◆ **Exercise description**
Here is a block of records. Copy every line in it that includes "self".

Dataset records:
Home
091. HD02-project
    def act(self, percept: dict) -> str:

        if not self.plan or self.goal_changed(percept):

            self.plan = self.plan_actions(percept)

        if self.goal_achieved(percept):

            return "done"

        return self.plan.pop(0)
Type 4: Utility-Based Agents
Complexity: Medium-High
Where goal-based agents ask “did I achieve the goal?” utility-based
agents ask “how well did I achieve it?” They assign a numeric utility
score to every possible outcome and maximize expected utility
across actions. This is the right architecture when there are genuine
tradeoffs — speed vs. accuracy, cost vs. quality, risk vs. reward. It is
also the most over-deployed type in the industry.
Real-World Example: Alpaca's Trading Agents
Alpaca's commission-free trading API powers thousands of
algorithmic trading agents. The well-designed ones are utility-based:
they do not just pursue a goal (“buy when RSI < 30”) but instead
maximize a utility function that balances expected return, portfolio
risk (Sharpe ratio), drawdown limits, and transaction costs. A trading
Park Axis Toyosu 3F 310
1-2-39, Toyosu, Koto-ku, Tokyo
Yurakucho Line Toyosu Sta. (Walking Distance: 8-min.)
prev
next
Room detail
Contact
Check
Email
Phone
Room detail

...

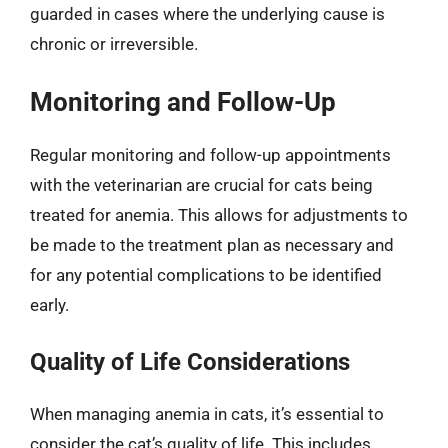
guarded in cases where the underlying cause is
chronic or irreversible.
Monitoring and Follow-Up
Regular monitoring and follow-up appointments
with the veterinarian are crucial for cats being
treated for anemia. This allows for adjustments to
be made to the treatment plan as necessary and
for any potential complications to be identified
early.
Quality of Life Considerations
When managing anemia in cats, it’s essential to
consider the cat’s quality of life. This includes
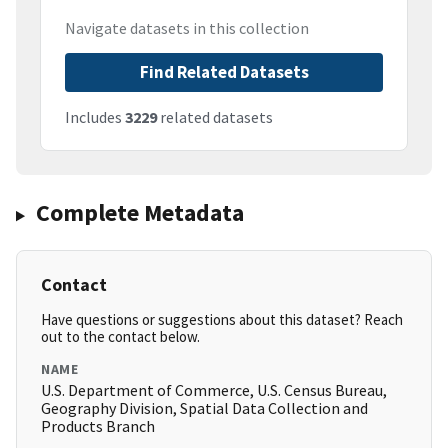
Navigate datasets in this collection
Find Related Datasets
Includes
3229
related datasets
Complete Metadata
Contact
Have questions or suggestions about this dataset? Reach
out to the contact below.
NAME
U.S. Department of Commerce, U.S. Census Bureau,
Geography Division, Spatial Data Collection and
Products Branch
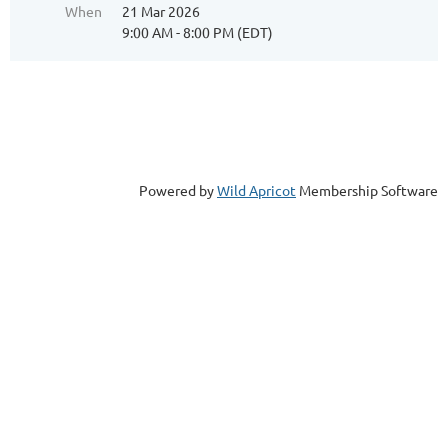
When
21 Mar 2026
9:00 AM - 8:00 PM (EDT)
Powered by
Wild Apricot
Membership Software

◆ **Reply to the exercise**
    def act(self, percept: dict) -> str:
        if not self.plan or self.goal_changed(percept):
            self.plan = self.plan_actions(percept)
        if self.goal_achieved(percept):
        return self.plan.pop(0)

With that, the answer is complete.